Денис вернулся почти седым, и постаревшим. Но, пожалуй, за это время и я постарел тоже. В его глазах теперь всегда читалась грусть, но он вроде был доволен жизнью. А ещё он привёз тот огромный деревянный ящик, — дед указал рукой на длинный ящик стоящий вдоль стены напротив него, — он простоял здесь где-то около года, прежде чем все мы узнали, что лежит внутри него. И кольцо… вместе с ним приехало кольцо. Перстень с тёмно-красным рубином. Он носил его на указательном пальце левой руки. При мне не снял его ни разу. И что-то странное было в этом. Я бы сказал, даже не в самом кольце, оно вроде как не шло ему, понимаете, как будто лишняя в образе вещь. Это сразу бросалось в глаза. Но ещё и то, как он носил его. Тот палец всегда был более светлый и может даже сероватого оттенка, как будто оно не подходило ему по размеру и пережимало естественный кровоток. Но он всё равно его не снимал. Конечно, я спросил его, да все спросили, интересно же, откуда оно взялось. Но он молчал, и дома, и на интервью, и лишь однажды вечером в темном коридоре, где он сидел в одиночестве с почти пустой бутылкой виски, он сказал мне:

 

— Несколько дней я просидел ожидая, когда оттуда уйдёт последний солдат. Ждал когда разграбят и натешутся. А потом пошёл туда под покровом ночи, но луна там, необыкновенно яркая и всё видно, словами не передать как красиво, но не то, конечно, что я шёл фотографировать.
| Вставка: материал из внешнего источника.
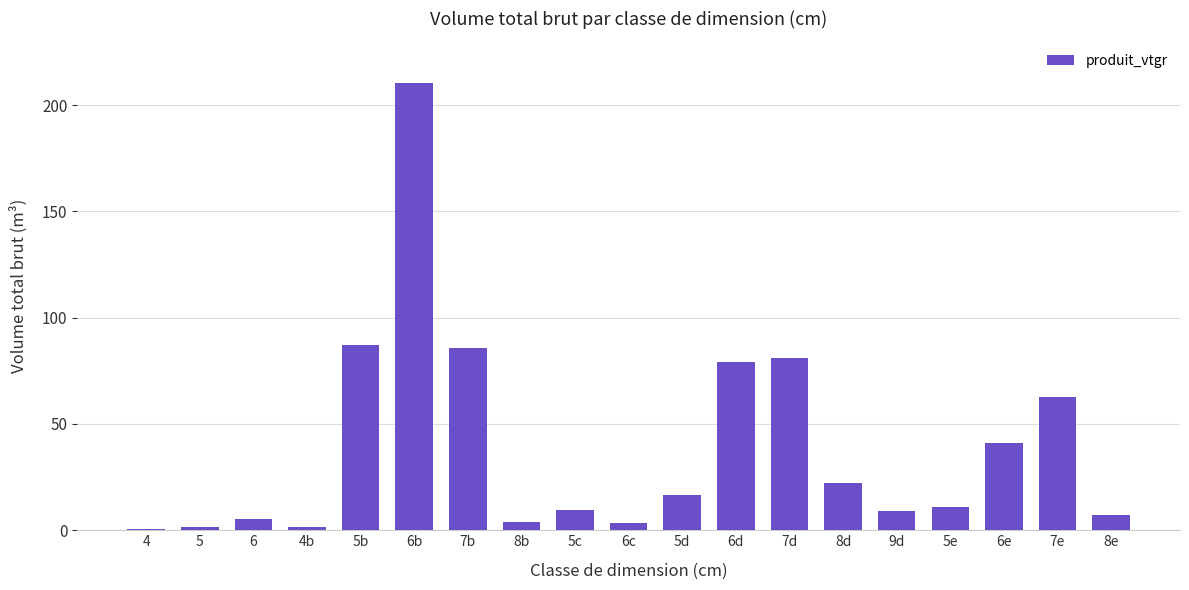

The value at 7d is 81.1. True or false?

True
Почти сразу я наткнулся на трупы, и не было в той деревне ни одного живого звука, ни собак, ни зверей. Абсолютная тишина. Знаешь брат, нет ничего громче вот такой вот тишины. Это надо прочувствовать, чтобы понять. В центре деревни, у небольшого кладбища, я нашёл кучу трупов скинутых друг на друга. Я ходил и смотрел на переплетение тех тел и хотел увидеть её — смерть. Но я не нашёл её там, не знаю почему, но не нашёл. Тела тех людей были страшно изувечены, но лица их оставались в покое. Ты скажешь, так всегда бывает после смерти, ведь тело расслабляется. Нет, брат, тут ты не прав. Даже кости могут чувствовать, просто поверь мне на слово. Никогда ещё мне не было так жутко, как в той деревне. Как раз от масок спокойствия застывших на лицах тех бедолаг, судьба которых не пощадила. Но… я нашёл его, — он поднял руку с перстнем на ней. Помахал ею улыбаясь как то обречённо, — Нашёл на руке какого-то старика и снял его с корявой руки поражённой артритом. Снял, потому, что ополченцы не заметили его, или может, тот старик жизнь свою отдал за то, что бы оно осталось незамеченным. Снял, потому что оно посмотрело на меня, словно бы ждало. А ведь я не заметил его сразу, пусть было довольно темно, но такой огромный красный камень… разве можно его не заметить? Ведь я ни один круг сделал, обходя те трупы со всех сторон. Только потом заметил, словно старик смотрел и наблюдал за тем, кто я и что у меня в душе. Наблюдал, а потом вытащил руку и перстень так, чтоб я его заметил. Ты думаешь, я спятил брат? Может, так оно и есть. Ведь я говорю, что растерзанный труп старика решил почему-то отдать мне этот перстень.